Text for analysis

☆ ☆ ☆ ☆

Here's my summary of the five smooth stones:
1. Openness to New Truth. "Religious liberalism depends first on the principle that revelation is continuous. Meaning has not been finally captured. Nothing is complete, and thus nothing is exempt from criticism." Our religious tradition is a living tradition because we are always learning.
2. Freedom. "All relations between persons ought ideally to rest on mutual, free consent and not on coercion." We freely choose congregational relationship and spiritual practice. We deny infallibility and resist hierarchical authority.
3. Justice. We are morally obligated to direct our "effort toward the establishment of a just and loving community. It is this which makes the role of the prophet central and indispensable in liberalism."

☆ ☆ ☆ ☆

Entries supplied
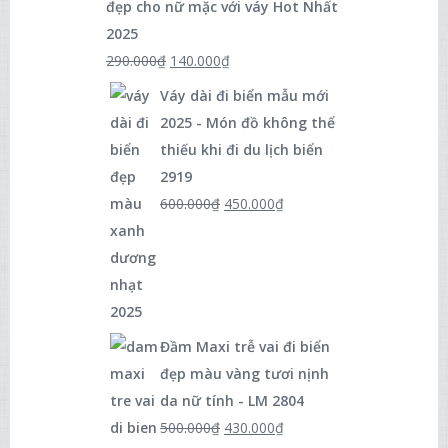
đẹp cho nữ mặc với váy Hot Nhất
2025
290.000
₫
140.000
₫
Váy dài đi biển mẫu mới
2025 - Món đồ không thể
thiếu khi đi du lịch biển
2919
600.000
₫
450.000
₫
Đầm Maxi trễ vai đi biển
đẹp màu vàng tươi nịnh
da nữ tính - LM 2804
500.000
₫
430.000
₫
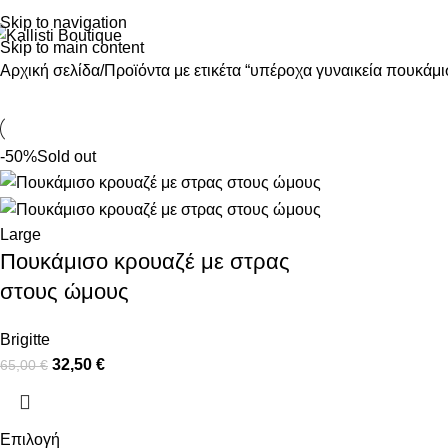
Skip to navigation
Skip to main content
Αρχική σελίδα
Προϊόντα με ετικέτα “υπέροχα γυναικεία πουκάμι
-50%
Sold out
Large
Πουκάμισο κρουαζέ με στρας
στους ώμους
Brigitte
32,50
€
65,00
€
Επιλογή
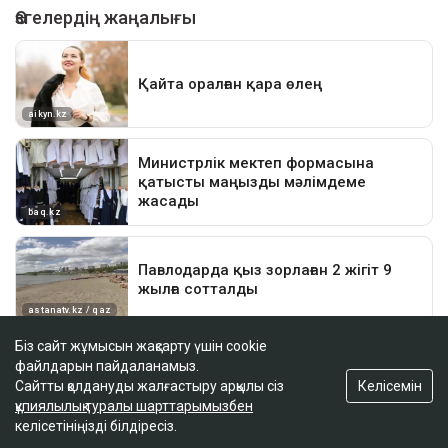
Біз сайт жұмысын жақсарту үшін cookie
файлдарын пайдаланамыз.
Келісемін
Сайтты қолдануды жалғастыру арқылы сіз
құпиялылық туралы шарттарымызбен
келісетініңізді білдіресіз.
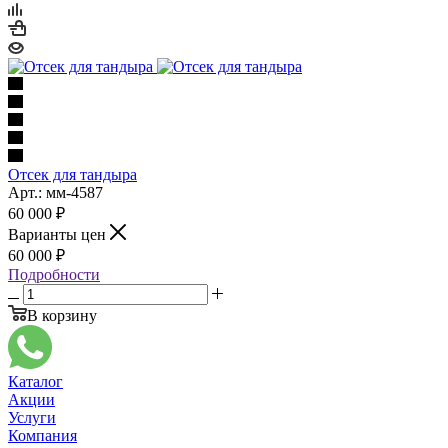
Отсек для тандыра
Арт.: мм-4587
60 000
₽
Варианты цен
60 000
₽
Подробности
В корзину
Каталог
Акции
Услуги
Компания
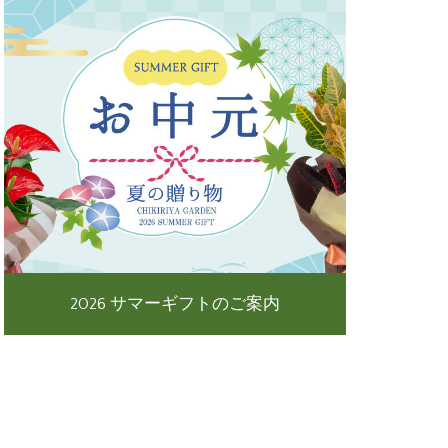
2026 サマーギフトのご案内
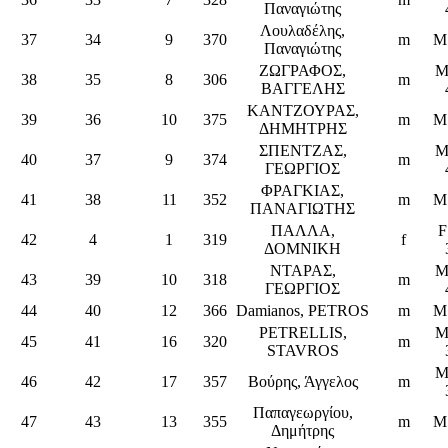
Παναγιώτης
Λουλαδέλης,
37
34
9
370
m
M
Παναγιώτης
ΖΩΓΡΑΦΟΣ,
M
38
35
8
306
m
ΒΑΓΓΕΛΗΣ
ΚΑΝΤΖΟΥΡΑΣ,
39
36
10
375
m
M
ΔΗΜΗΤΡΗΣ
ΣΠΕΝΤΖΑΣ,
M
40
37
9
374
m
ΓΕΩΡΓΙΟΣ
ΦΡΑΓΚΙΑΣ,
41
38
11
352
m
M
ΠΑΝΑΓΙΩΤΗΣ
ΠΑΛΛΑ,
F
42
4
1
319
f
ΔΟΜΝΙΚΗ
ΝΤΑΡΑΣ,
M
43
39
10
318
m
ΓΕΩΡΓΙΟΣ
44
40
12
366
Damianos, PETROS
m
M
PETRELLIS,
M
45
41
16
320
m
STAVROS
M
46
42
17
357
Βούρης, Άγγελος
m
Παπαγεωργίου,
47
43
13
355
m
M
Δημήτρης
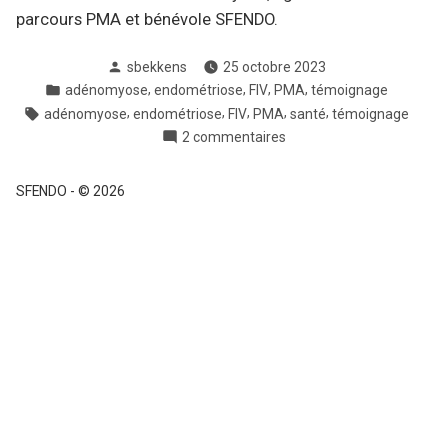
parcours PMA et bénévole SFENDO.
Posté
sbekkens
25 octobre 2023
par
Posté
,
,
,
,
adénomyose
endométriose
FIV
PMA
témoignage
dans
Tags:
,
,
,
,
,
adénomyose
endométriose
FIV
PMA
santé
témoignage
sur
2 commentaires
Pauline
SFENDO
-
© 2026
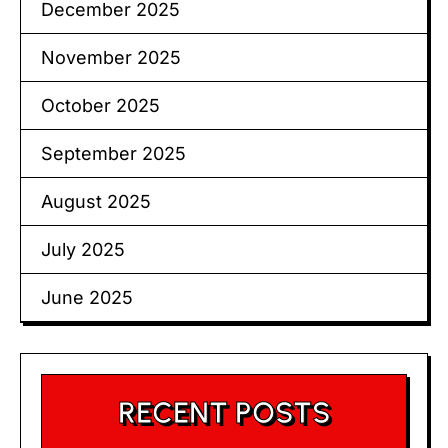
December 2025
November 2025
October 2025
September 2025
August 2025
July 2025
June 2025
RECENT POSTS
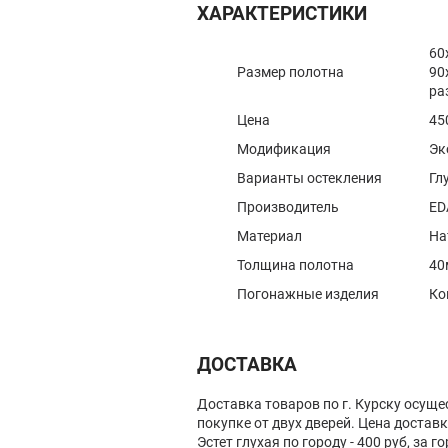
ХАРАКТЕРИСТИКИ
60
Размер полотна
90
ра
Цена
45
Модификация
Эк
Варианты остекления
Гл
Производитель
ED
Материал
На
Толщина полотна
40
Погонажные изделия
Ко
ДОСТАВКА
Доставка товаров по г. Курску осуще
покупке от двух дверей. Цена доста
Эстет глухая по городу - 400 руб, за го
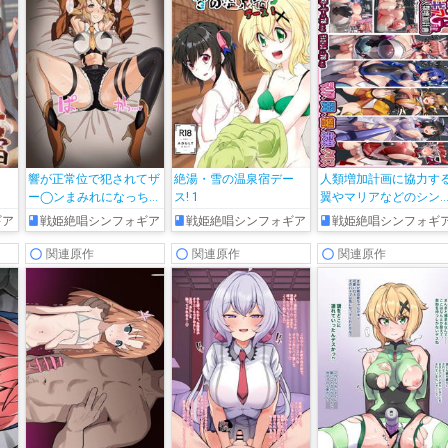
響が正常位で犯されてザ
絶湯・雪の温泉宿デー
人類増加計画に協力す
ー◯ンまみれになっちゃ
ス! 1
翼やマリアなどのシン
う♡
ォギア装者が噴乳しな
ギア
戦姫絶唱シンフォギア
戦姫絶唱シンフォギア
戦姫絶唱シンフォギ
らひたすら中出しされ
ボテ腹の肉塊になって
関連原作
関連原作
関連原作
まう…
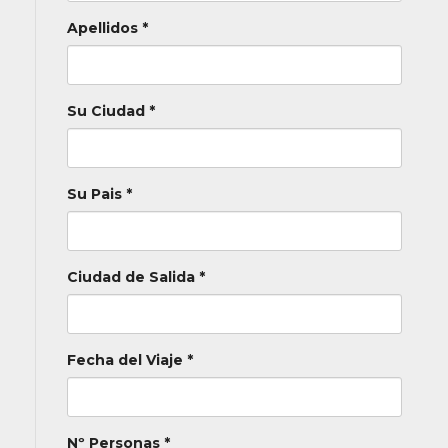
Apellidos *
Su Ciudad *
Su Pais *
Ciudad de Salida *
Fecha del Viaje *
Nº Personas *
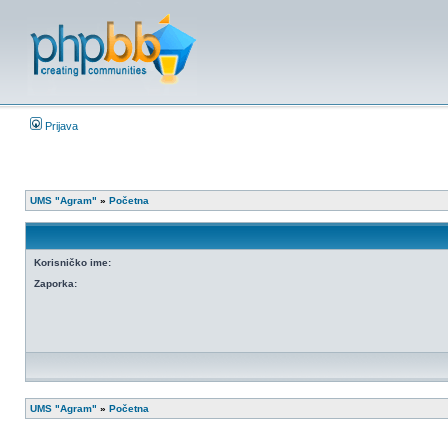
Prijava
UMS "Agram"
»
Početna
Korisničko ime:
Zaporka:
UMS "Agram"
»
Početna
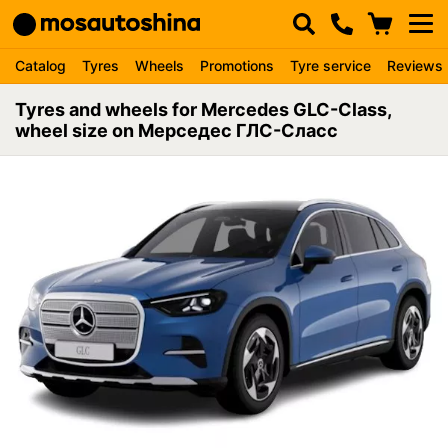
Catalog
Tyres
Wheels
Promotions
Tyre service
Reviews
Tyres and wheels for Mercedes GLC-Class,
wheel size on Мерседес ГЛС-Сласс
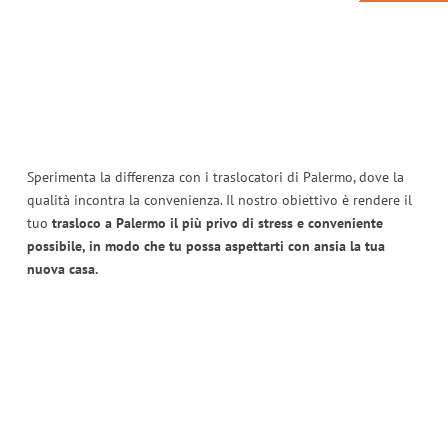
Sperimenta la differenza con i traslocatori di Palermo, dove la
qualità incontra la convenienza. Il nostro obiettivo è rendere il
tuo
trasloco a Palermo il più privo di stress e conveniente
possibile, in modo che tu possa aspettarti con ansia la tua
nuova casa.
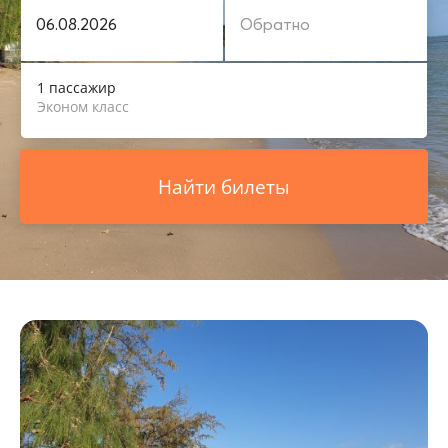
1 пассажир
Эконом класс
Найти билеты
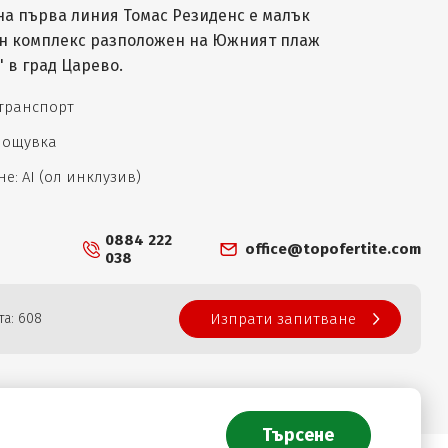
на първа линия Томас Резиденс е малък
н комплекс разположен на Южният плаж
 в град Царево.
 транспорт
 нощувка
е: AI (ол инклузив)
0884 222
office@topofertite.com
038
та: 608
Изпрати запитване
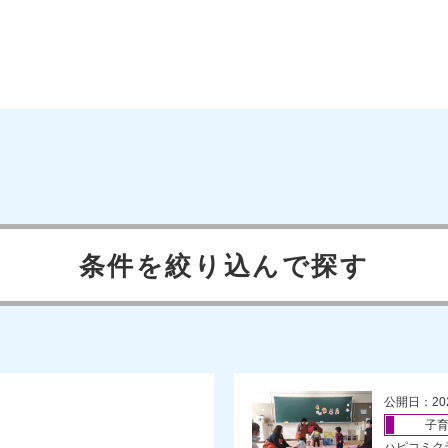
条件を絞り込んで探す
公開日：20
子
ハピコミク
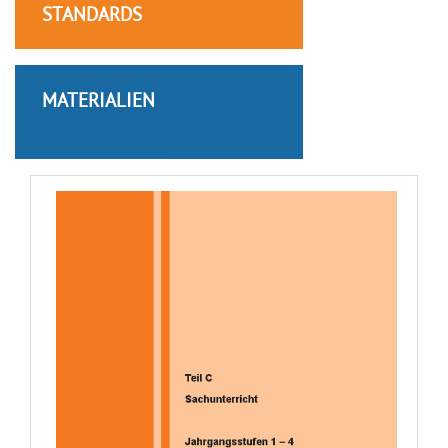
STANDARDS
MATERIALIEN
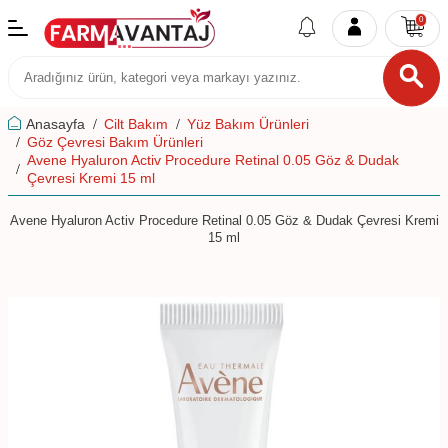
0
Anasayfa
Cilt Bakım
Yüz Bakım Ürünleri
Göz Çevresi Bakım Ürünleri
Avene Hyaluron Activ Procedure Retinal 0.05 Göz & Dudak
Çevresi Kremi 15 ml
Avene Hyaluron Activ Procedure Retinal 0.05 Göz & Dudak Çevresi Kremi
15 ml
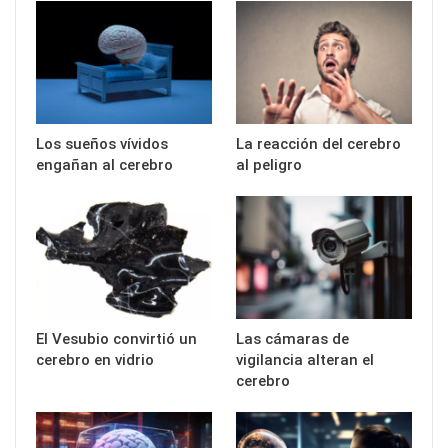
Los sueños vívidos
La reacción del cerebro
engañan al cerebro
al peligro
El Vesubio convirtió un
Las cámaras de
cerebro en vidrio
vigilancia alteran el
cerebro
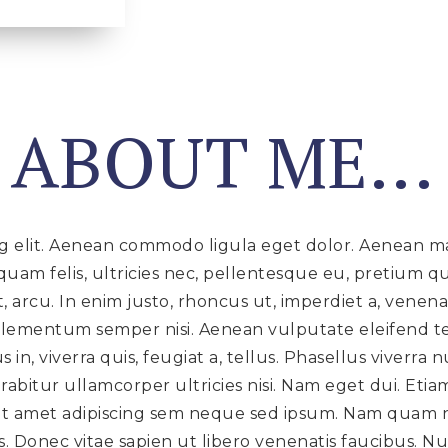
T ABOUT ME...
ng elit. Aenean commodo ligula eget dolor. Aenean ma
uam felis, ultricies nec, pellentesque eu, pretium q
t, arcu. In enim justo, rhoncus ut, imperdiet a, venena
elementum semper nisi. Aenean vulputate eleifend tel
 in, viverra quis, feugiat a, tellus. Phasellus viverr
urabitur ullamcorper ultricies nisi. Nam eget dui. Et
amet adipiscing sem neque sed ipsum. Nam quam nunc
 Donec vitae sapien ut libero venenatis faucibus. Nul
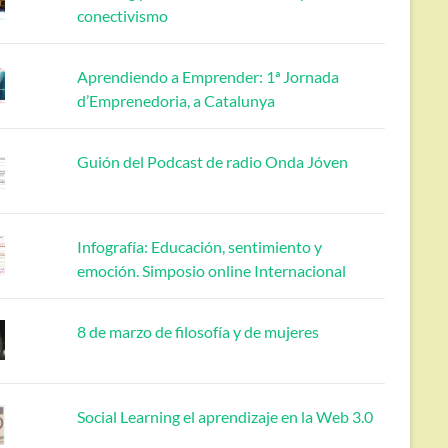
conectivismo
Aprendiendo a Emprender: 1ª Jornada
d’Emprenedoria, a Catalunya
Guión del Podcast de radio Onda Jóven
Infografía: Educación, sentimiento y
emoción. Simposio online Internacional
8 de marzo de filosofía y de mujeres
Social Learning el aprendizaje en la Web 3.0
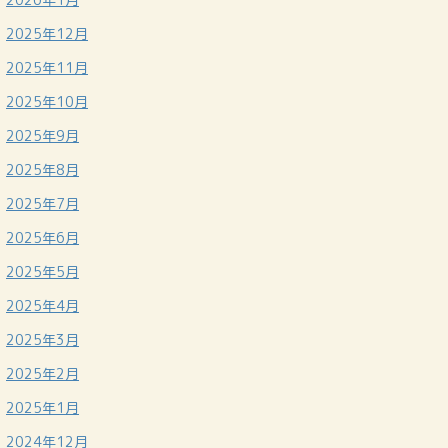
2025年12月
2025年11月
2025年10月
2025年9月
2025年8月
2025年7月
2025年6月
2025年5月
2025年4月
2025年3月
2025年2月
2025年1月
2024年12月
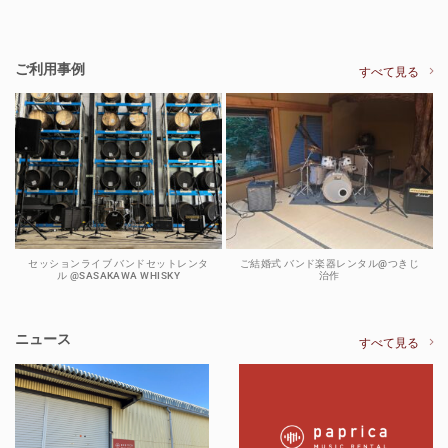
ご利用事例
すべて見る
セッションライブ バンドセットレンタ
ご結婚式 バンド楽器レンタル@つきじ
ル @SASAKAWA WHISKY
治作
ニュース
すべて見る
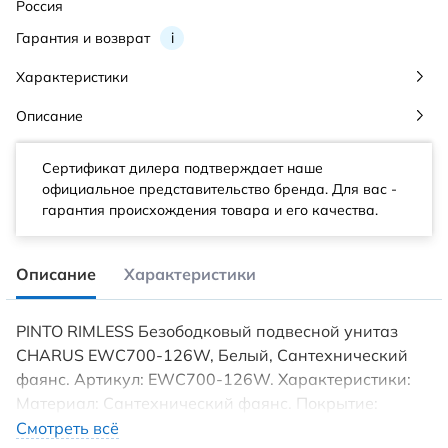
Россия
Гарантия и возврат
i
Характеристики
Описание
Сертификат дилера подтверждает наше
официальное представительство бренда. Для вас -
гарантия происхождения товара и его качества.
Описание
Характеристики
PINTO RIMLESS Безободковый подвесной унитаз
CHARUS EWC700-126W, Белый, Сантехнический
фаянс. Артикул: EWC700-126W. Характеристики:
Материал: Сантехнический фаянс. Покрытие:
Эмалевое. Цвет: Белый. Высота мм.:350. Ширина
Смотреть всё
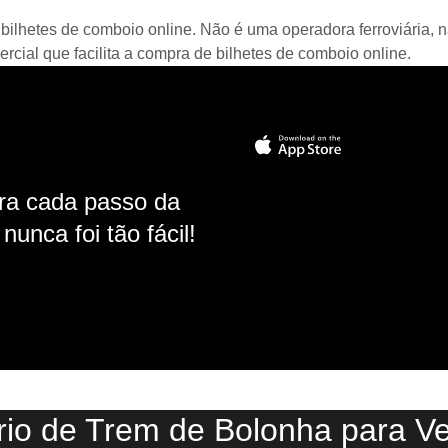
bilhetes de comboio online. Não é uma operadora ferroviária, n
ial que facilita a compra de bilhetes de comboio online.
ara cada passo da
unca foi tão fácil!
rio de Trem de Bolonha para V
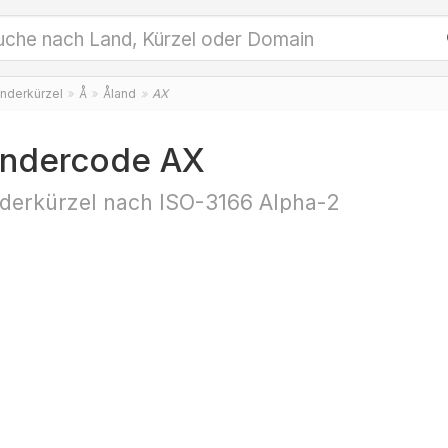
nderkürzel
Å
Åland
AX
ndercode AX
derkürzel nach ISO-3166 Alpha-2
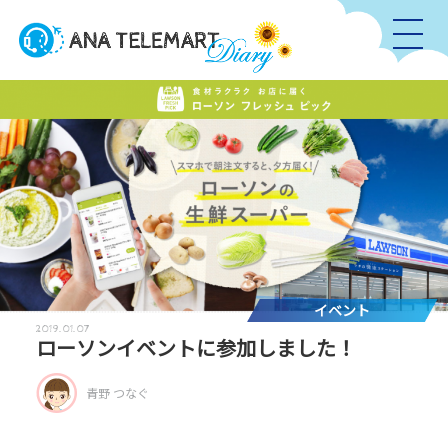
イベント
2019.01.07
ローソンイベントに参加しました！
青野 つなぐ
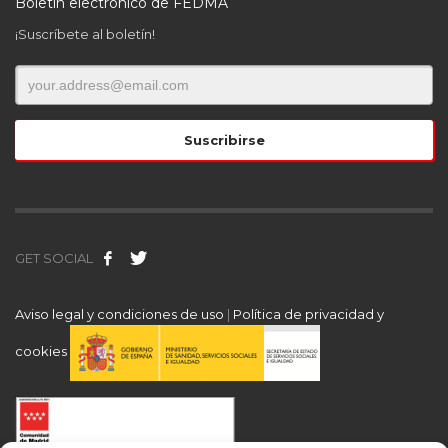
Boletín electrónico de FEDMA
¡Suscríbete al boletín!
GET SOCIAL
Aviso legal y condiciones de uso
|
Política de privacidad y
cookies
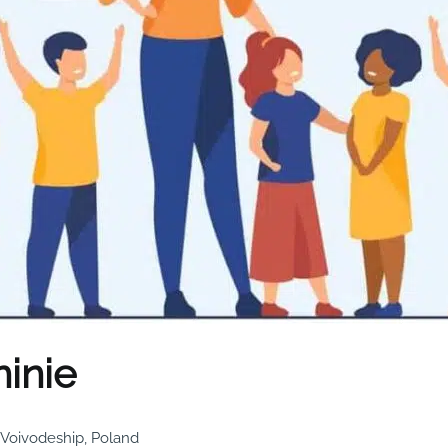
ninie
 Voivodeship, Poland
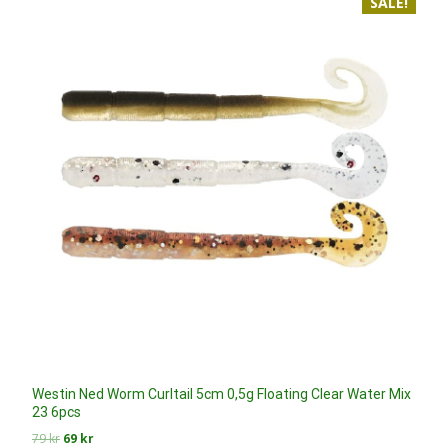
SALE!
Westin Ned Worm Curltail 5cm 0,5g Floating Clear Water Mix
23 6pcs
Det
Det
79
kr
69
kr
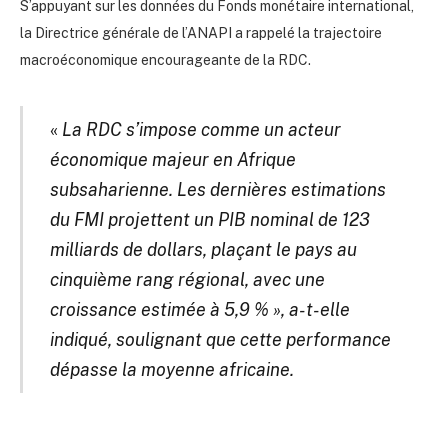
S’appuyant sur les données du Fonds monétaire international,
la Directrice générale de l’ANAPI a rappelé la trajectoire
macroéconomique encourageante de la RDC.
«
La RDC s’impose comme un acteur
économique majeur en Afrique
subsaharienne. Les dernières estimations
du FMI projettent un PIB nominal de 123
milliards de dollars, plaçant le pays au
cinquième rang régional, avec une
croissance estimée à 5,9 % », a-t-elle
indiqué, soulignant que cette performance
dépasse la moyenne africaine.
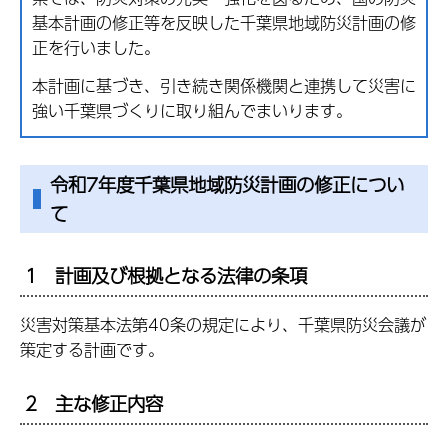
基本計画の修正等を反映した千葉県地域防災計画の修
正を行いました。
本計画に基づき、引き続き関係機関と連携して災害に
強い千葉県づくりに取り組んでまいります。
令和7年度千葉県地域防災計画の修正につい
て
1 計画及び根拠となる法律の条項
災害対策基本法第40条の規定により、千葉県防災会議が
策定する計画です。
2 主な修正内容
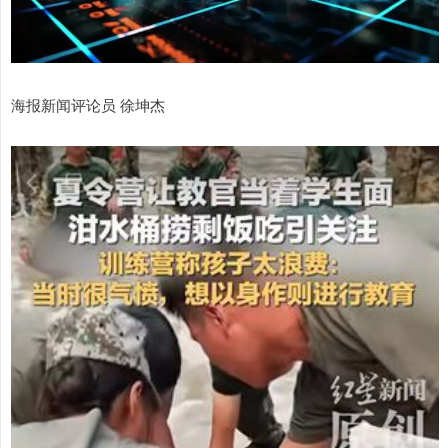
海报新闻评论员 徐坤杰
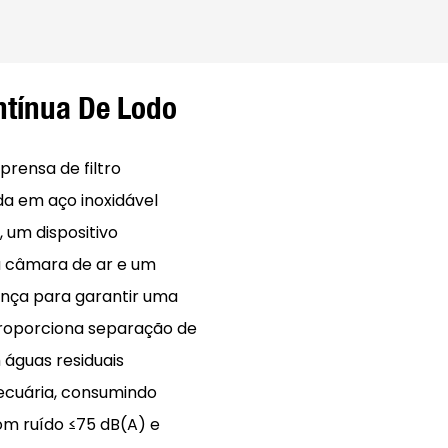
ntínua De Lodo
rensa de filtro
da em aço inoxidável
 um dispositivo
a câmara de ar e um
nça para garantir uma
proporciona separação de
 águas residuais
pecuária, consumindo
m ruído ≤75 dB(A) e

☆ ☆ ☆ ☆

Exercises
a) List the numbered stones in the summary of the five smooth stones.
b) Continue the summary of the five smooth stones after its last sentence.
The data isn't needed for what follows.

Answers to the problems
a) Openness to New Truth, Freedom, Justice

b)
4. Institution Building. Religious liberals "deny the immaculate conception of virtue and affirm the necessity of social incarnation....Justice is an exercise of just and lawful institutional power." Institution building involves the messiness of claiming our power amid conflicting perspectives and needs, rather than the purity of ahistorical, decontextualized ideals.
5. Hope. "The resources (divine and human) that are available for the achievement of meaningful change justify an attitude of ultimate optimism."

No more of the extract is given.